VSS_E_WRITERERROR_RETRYABLE error when backing up a passive database copy in an Exchange DAG

Original KB number:   4037535

Symptoms

You have a DAG in Exchange Server 2013 or Exchange Server 2016. The DAG has a mailbox database copy that resides on a remote site. When you try to back up a passive database copy, the backup fails, and you observe the following issues.

  • You receive this error message:

    Writer name: 'Microsoft Exchange Writer'
    Writer Id: WriterId
    Writer Instance Id: WriterInstanceId
    State: [1] Stable
    Last error: Retryable error

  • If you run the BETEST tool, this message is returned:

    Status for writer Microsoft Exchange Writer: STABLE(0x800423f3 - VSS_E_WRITERERROR_RETRYABLE)

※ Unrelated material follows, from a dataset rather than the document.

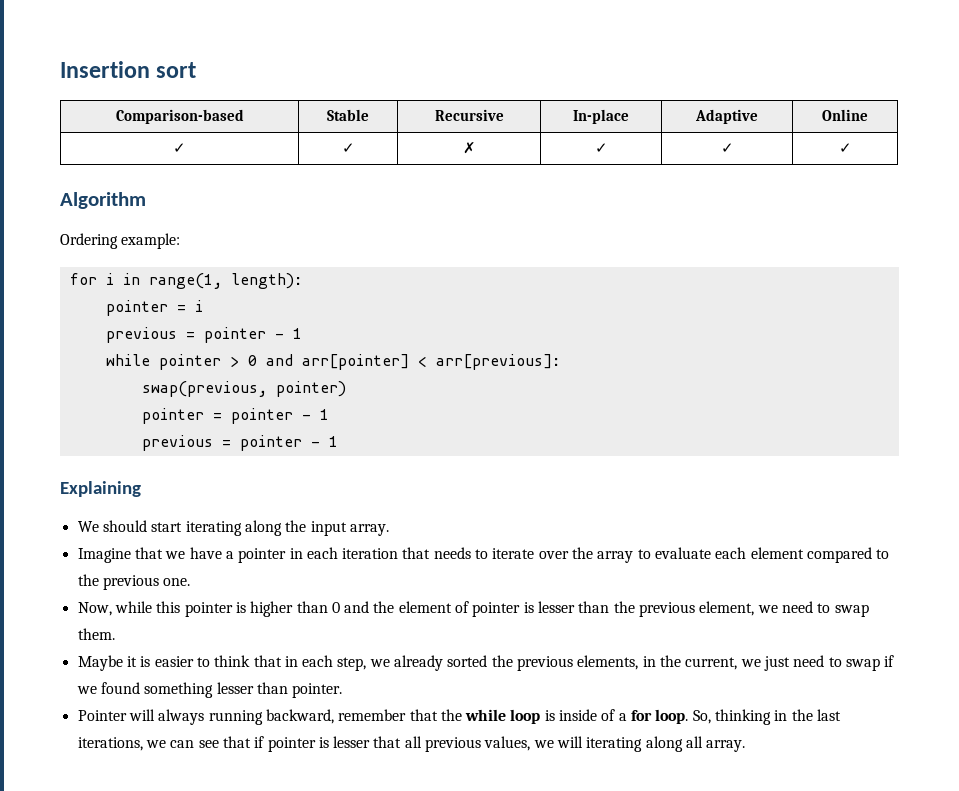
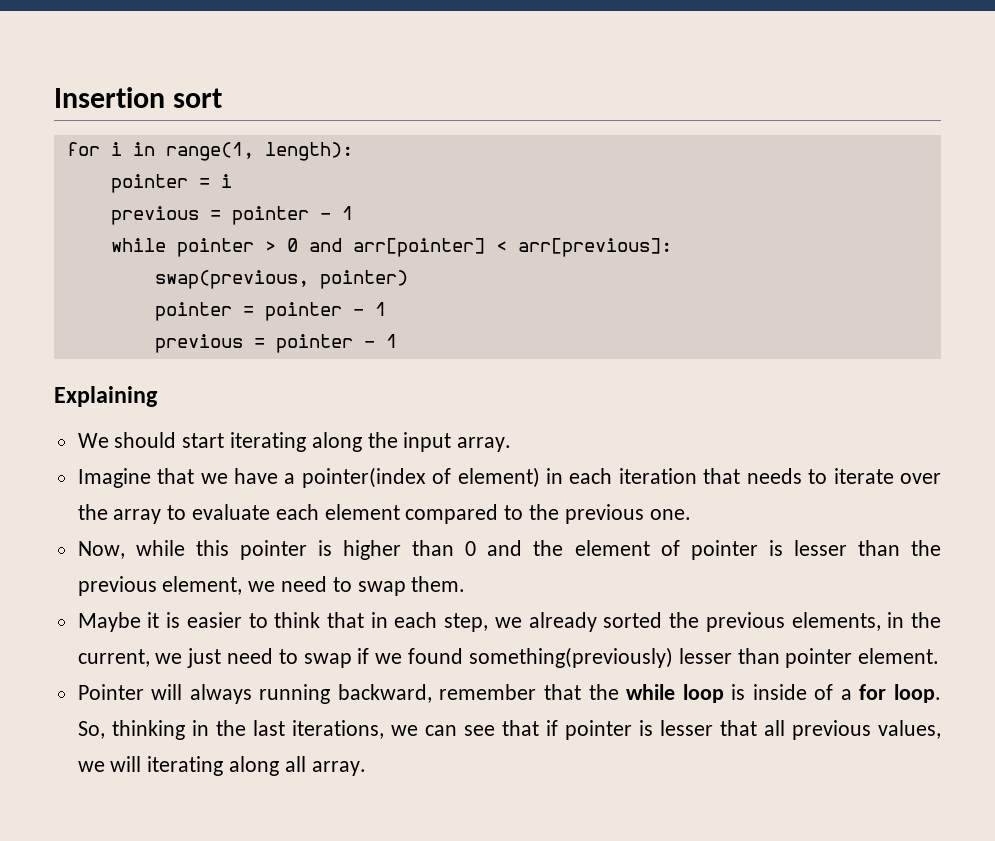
[115,109,244,124] [327,109,369,121] [434,109,504,121] [573,109,629,124] [695,109,758,124] [822,109,868,121] [173,143,186,153] [341,143,355,153] [462,142,476,154] [594,143,608,153] [720,143,734,153] [838,143,852,153] [60,192,146,209] [60,233,181,249] // Comparison-based | Stable | Recursive | In-place | Adaptive | Online // ✓ | ✓ | ✗ | ✓ | ✓ | ✓ // Algorithm // Ordering example: -> (223, 98) none
[238,548,287,563] pointer -> [301,467,540,488] pointer(index of element)
[144,682,343,698] something lesser than pointer. -> [468,647,940,668] something(previously) lesser than pointer element.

  • On the Exchange server that initiates the backup of a passive database copy, event 2153 is logged in the Application log:

    Log Name: Application
    Source: MSExchangeRepl
    Date: Date
    Event ID: 2153
    Task Category: Service
    Level: Error
    Keywords: Classic
    User: N/A
    Computer: ComputerName
    Description: The log copier was unable to communicate with server <FQDN of the Active Server>. The copy of database <Mailbox Database\Local Server> is in a disconnected state. The communication error was: An error occurred while communicating with server <Active server>. Error: Unable to read data from the transport connection: An established connection was aborted by the software in your host machine. The copier will automatically retry after a short delay.

Note

This article uses passive database server to refer to the Exchange server that initiates the backup of a passive database copy and active database server to refer to the Exchange server that hosts the active database.

Cause

This issue may occur because of network issues that block or interrupt communication on the remote procedure call (RPC) channel between the passive database server and the active database server. See the DAG backup considerations section for explanation of the RPC channel.

Resolution

To resolve this problem, use the following guidance:

  • Check your network topology and stability between the Exchange servers.
  • Security software that has network scanning functionality can cause the issue. Check if the software is configured correctly.
  • Network settings should give the Exchange servers and the network devices enough time to initiate backups and to communicate with other Exchange servers in the DAG.
  • The value of the KeepAliveTime registry entry on the Exchange servers should be less than the idle session timeout that is configured on the network devices. We recommend that the value of the KeepAliveTime registry entry be more than 15 minutes.

For better tolerance on possible networking or performance issues, increase the timeout value for queries on the range of transaction logs. The default value is 30 seconds. To increase the timeout value, follow these steps:

  1. In Registry Editor, browse to the following registry subkey:

    HKEY_LOCAL_MACHINE\ SOFTWARE\Microsoft\ExchangeServer\v15\Replay\Parameters

  2. Create a registry key of DWORD (32-bit) Value.

  3. Set the name of the registry key to QueryLogRangeTimeoutInMsec.

  4. Set the value to 120,000, which means 120 seconds. (Or you can set a different value, depending on your business needs.)

  5. Restart the Microsoft Exchange Replication Service (msexchangerepl).

DAG backup considerations

To initiate backup of a passive database copy, the Exchange replication service on the passive database server creates a query to get the range of transaction logs on the active database server. If the active database server is busy, the query may take longer than expected, especially if there are many log files. Then, the Exchange replication service opens an RPC channel to the active database server to inform the server that a backup is in progress. The RPC channel should be open during the backup.

Consider the following points about DAG backups:

  • Use passive database copies for backups. We don't recommend that you back up active database copies. Active database copies should be dedicated to ongoing business operations.
  • If you must back up active database copies for some reason, make sure that the passive database copies are not configured for backup at the same time. Otherwise, you will experience backup failure and the RETRYABLE error.
  • During backup, databases shouldn't be moved to another Exchange server in the DAG.
  • Network connections should be active and stable.